São apenas quatro edições, mas já se pode dizer que a Feira Literária de Mucugê – Fligê é um evento consolidado. Seria em si, um destaque na agenda cultural do interior da Bahia apenas pelo fato de reunir literatura e Mucugê, uma das cidades mais bonitas e aconchegantes da Chapada Diamantina. Entretanto, a feira assume papéis para além de ser um evento que atrai gente de várias partes do estado – e até de fora da Bahia. Dois deles foram ressaltados em entrevista da curadora da Fligê, Ester Figueiredo, distribuída no começo da semana à imprensa.

Na entrevista, Ester enfatiza o papel de formação de leitores e, mais que isso, a participação do público. Ela comenta sobre a aderência da comunidade do entorno da Chapada Diamantina ao projeto e diz que é visível o conhecimento literário, não apena durante o evento, mas também após a sua realização.

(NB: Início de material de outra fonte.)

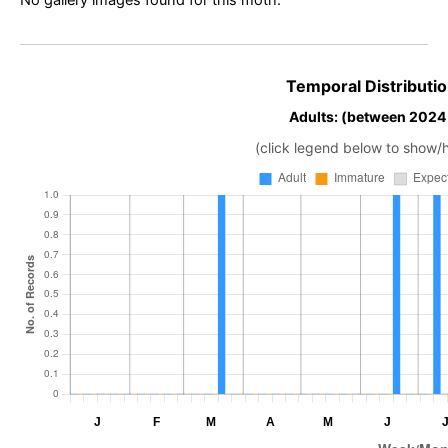
No gallery images found for this moth.
Temporal Distributio
Adults: (between 2024
(click legend below to show/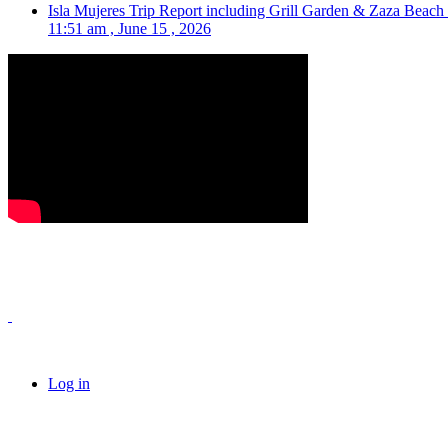
Isla Mujeres Trip Report including Grill Garden & Zaza Beach
11:51 am , June 15 , 2026
Log in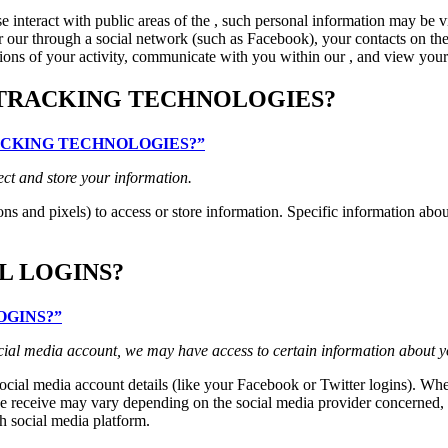
interact with public areas of the , such personal information may be v
 for our through a social network (such as Facebook), your contacts on th
ptions of your activity, communicate with you within our , and view your 
 TRACKING TECHNOLOGIES?
TRACKING TECHNOLOGIES?”
ect and store your information.
ns and pixels) to access or store information. Specific information ab
L LOGINS?
LOGINS?”
 social media account, we may have access to certain information about y
 social media account details (like your Facebook or Twitter logins). Whe
 receive may vary depending on the social media provider concerned, but
h social media platform.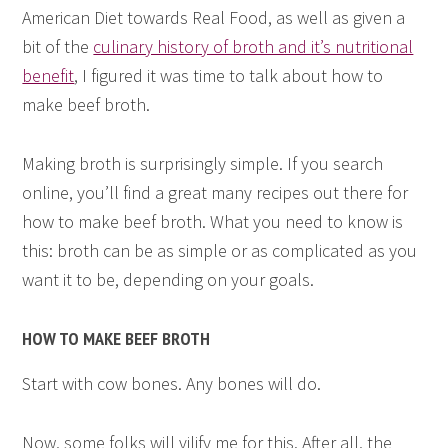
American Diet towards Real Food, as well as given a
bit of the
culinary history of broth and it’s nutritional
benefit
, I figured it was time to talk about how to
make beef broth.
Making broth is surprisingly simple. If you search
online, you’ll find a great many recipes out there for
how to make beef broth. What you need to know is
this: broth can be as simple or as complicated as you
want it to be, depending on your goals.
HOW TO MAKE BEEF BROTH
Start with cow bones. Any bones will do.
Now, some folks will vilify me for this. After all, the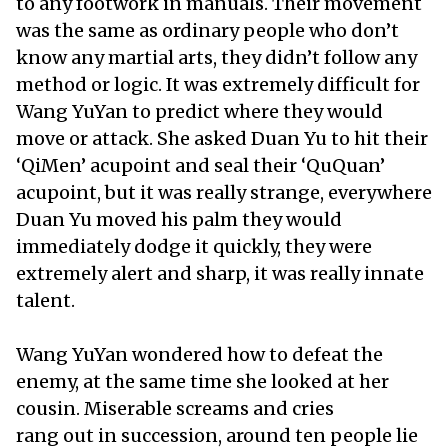
to any footwork in manuals. Their movement
was the same as ordinary people who don’t
know any martial arts, they didn’t follow any
method or logic. It was extremely difficult for
Wang YuYan to predict where they would
move or attack. She asked Duan Yu to hit their
‘QiMen’ acupoint and seal their ‘QuQuan’
acupoint, but it was really strange, everywhere
Duan Yu moved his palm they would
immediately dodge it quickly, they were
extremely alert and sharp, it was really innate
talent.
Wang YuYan wondered how to defeat the
enemy, at the same time she looked at her
cousin. Miserable screams and cries
rang out in succession, around ten people lie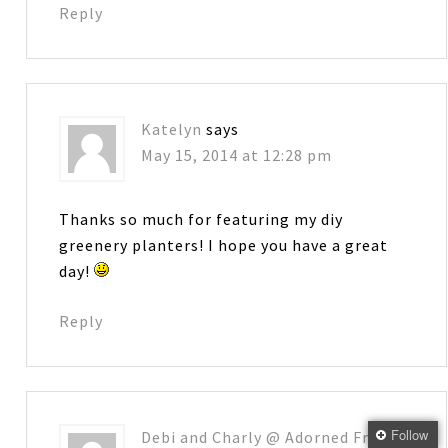
Reply
Katelyn
says
May 15, 2014 at 12:28 pm
Thanks so much for featuring my diy
greenery planters! I hope you have a great
day!
Reply
Follow
Debi and Charly @ Adorned From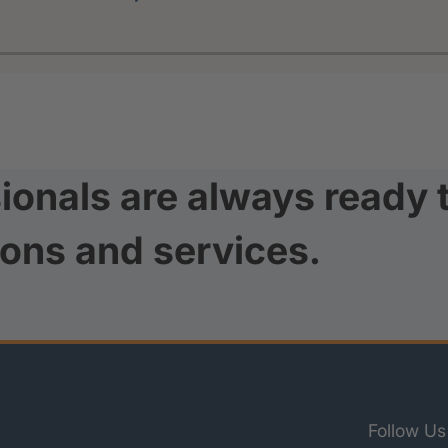
ionals are always ready 
ions and services.
Follow Us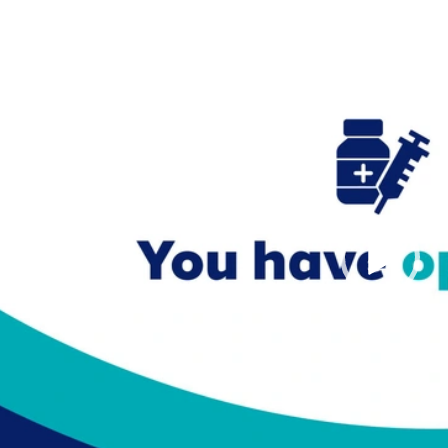
Video
Player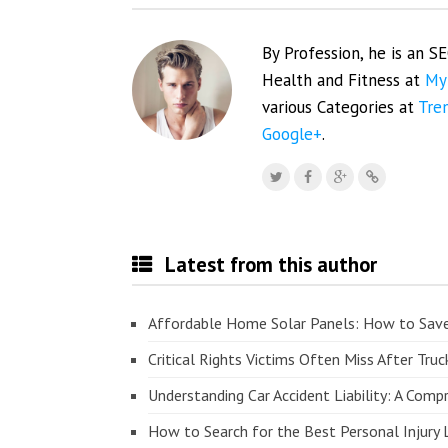
By Profession, he is an S
Health and Fitness at
My
various Categories at
Tre
Google+
.
Latest from this author
Affordable Home Solar Panels: How to Sav
Critical Rights Victims Often Miss After Truc
Understanding Car Accident Liability: A Com
How to Search for the Best Personal Injury 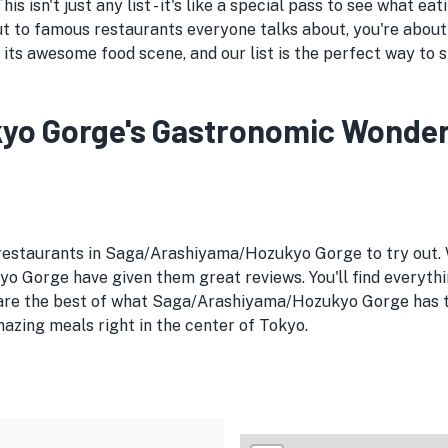
 isn't just any list - it's like a special pass to see what 
ut to famous restaurants everyone talks about, you're about
s awesome food scene, and our list is the perfect way to s
 Gorge's Gastronomic Wonders:
e restaurants in Saga/Arashiyama/Hozukyo Gorge to try out.
 Gorge have given them great reviews. You'll find everythi
s are the best of what Saga/Arashiyama/Hozukyo Gorge has to
azing meals right in the center of Tokyo.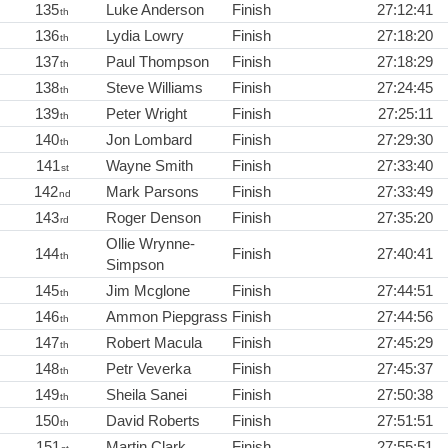
135
Luke Anderson
Finish
27:12:41
th
136
Lydia Lowry
Finish
27:18:20
th
137
Paul Thompson
Finish
27:18:29
th
138
Steve Williams
Finish
27:24:45
th
139
Peter Wright
Finish
27:25:11
th
140
Jon Lombard
Finish
27:29:30
th
141
Wayne Smith
Finish
27:33:40
st
142
Mark Parsons
Finish
27:33:49
nd
143
Roger Denson
Finish
27:35:20
rd
Ollie Wrynne-
144
Finish
27:40:41
th
Simpson
145
Jim Mcglone
Finish
27:44:51
th
146
Ammon Piepgrass
Finish
27:44:56
th
147
Robert Macula
Finish
27:45:29
th
148
Petr Veverka
Finish
27:45:37
th
149
Sheila Sanei
Finish
27:50:38
th
150
David Roberts
Finish
27:51:51
th
151
Martin Clark
Finish
27:55:51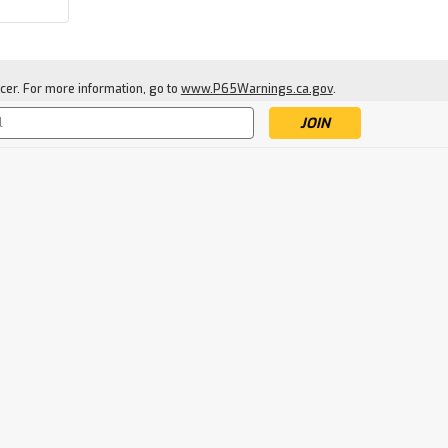
cer. For more information, go to
www.P65Warnings.ca.gov
.
s
|
Daisy
Sku:
DAI997922-512
Daisy .22 Caliber
PrecisionMax Pointed
Pellets, 250-Count
$4.99
ADD TO CART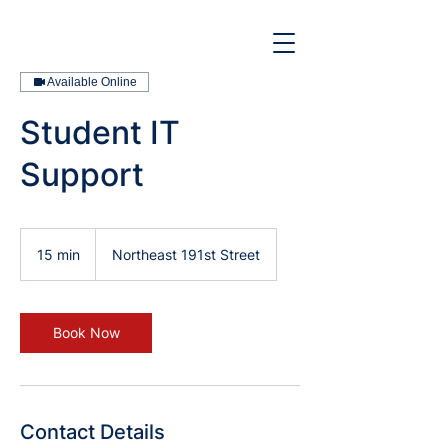
Available Online
Student IT
Support
15 min
1
Northeast 191st Street
5
m
i
n
Book Now
Contact Details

Outro ponto destacado por Ester Figueiredo na entrevista é sobre a importância da escolha por feira em vez de festa, para definir o evento. Para ela, feira combina mais com o lugar, com as pessoas. Uma feira é  espaço de troca, pedidos, onde o troco e as cores refletem a cultura local. “Esse lugar acolhe a produção literária brasileira, e já, na sua quarta edição, em diálogo com escritores internacionais”.

POETA

A curadora da Fligê também revela a razão da escolha de Castro Alves como homenageado da 4ª edição. Segundo ela, a homenagem ao poeta já tinha sido pensada em outras edições. Castro Alves estará sendo apresentado nesta edição “como o escritor de vida breve e longa existência, sob o aporte de sua dimensão do poeta abolicionista, do poeta romântico, do autor de textos teatrais, do performer e outras faces de sua produção”.

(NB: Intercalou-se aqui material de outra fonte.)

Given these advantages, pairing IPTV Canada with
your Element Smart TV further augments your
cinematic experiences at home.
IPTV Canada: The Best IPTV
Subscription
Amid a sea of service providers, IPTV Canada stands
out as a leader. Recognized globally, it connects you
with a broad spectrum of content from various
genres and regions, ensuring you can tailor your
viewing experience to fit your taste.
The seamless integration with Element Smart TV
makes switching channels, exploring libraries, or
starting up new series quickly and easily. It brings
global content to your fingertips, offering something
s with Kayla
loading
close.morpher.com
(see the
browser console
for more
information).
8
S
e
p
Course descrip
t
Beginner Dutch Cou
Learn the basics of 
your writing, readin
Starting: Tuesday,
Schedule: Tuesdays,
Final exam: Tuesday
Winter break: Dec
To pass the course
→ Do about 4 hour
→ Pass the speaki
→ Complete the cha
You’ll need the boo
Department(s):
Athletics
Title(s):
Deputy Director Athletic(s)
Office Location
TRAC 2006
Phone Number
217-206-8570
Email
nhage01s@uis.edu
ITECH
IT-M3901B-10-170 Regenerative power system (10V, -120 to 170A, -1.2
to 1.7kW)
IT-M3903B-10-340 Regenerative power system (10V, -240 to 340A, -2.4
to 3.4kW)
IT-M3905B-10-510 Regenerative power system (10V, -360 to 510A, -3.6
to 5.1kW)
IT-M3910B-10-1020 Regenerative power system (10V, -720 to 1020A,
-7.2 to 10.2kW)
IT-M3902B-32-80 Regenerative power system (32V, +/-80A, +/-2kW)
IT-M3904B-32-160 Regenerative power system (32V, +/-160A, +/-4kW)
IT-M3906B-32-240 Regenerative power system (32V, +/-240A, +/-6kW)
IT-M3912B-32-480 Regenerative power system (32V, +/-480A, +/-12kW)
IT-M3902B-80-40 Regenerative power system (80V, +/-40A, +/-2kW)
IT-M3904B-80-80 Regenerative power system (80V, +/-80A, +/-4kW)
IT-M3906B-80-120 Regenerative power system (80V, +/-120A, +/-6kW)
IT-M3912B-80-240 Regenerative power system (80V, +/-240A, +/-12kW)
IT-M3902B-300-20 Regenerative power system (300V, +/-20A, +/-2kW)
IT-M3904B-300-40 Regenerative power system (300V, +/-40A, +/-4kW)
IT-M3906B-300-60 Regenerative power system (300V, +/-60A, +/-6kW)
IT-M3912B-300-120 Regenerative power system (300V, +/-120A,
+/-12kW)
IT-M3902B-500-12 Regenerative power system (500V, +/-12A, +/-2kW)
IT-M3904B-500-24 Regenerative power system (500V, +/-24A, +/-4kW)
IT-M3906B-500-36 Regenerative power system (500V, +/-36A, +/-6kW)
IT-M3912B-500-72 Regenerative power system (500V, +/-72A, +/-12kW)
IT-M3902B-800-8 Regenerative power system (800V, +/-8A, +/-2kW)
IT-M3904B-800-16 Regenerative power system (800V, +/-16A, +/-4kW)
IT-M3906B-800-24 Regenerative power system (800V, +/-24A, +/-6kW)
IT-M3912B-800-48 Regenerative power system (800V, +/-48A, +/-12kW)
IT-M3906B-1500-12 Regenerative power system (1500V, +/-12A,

Ester explica que a Fligê procurou autores cuja obra tenha Castro Alves como mote. “Assim, temos o Saulo Dourado, o Edvard Passos, a Adelice Sousa, Breno Fernandes que exploram traços biográficos e ou históricos e ficcionais em Castro Alves em romances, contos, peças teatrais”. No âmbito da circulação e mercado editorial, ela destaca as presenças de dois escritores premiados, Mailson Furtado, prêmio Jabuti 2018 de livro e poesia, e Itamar Vieira Júnior, prêmio Leya 2018. Jarid Arraes e Noemi Jaffe também estão na programação em conversas e lançamentos de livros.

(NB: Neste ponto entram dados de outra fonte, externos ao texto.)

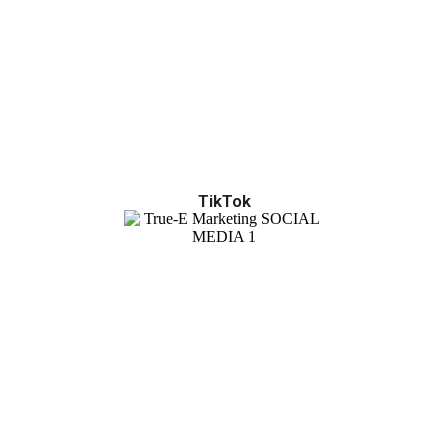
TikTok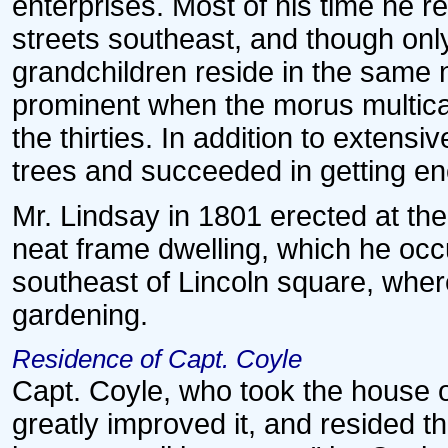
enterprises. Most of his time he r
streets southeast, and though only
grandchildren reside in the same
prominent when the morus multicau
the thirties. In addition to exten
trees and succeeded in getting eno
Mr. Lindsay in 1801 erected at the
neat frame dwelling, which he occu
southeast of Lincoln square, wher
gardening.
Residence of Capt. Coyle
Capt. Coyle, who took the house on
greatly improved it, and resided t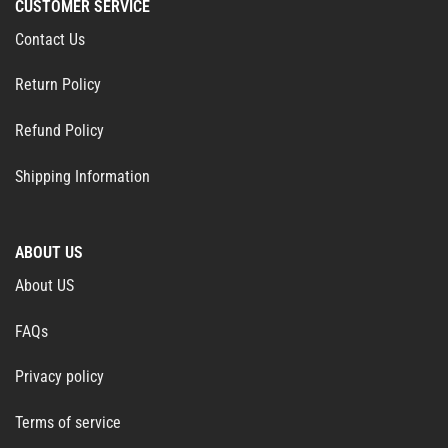
CUSTOMER SERVICE
Contact Us
Return Policy
Refund Policy
Shipping Information
ABOUT US
About US
FAQs
Privacy policy
Terms of service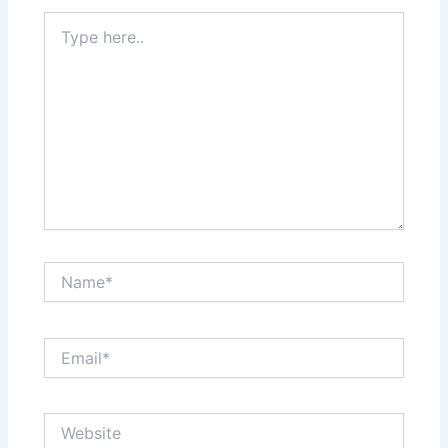
Type
here..
Name*
Email*
Website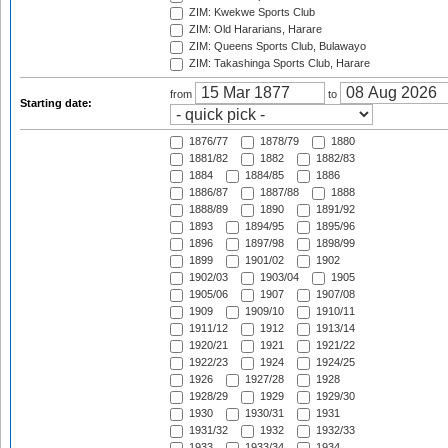
ZIM: Kwekwe Sports Club
ZIM: Old Hararians, Harare
ZIM: Queens Sports Club, Bulawayo
ZIM: Takashinga Sports Club, Harare
from
to
Starting date:
1876/77
1878/79
1880
1881/82
1882
1882/83
1884
1884/85
1886
1886/87
1887/88
1888
1888/89
1890
1891/92
1893
1894/95
1895/96
1896
1897/98
1898/99
1899
1901/02
1902
1902/03
1903/04
1905
1905/06
1907
1907/08
1909
1909/10
1910/11
1911/12
1912
1913/14
1920/21
1921
1921/22
1922/23
1924
1924/25
1926
1927/28
1928
1928/29
1929
1929/30
1930
1930/31
1931
1931/32
1932
1932/33
1933
1933/34
1934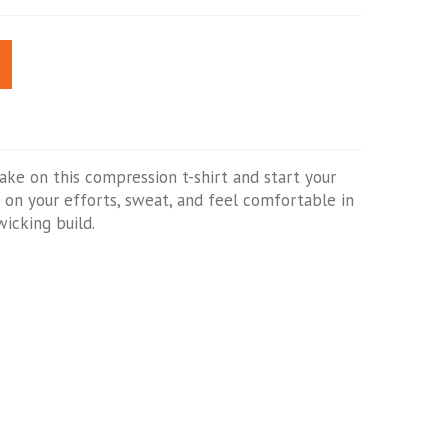
Take on this compression t-shirt and start your
us on your efforts, sweat, and feel comfortable in
wicking build.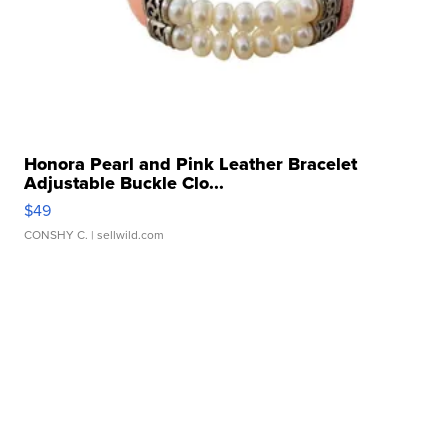
Honora Pearl and Pink Leather Bracelet
Adjustable Buckle Clo...
$49
CONSHY C.
| sellwild.com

A Fligê é o único evento literário nacional que possui um selo de publicação: o Selo Fligê, em coedição com a Alba Cultural, editora da Assembleia Legislativa da Bahia. Para a curadora Ester Figueiredo, nesta edição, essa iniciativa deve se consolidar, o que significa que obras literárias devem ser lançadas em breve, a partir da feira.

Realização em parceria do Instituto Incluso, Coletivo Lavra e Governo do Estado, com patrocínio do Governo Federal, a Feira Literária de Mucugê começa nesta quinta-feira (15) e vai domingo (18), na cidade histórica de Mucugê, Chapada Diamantina.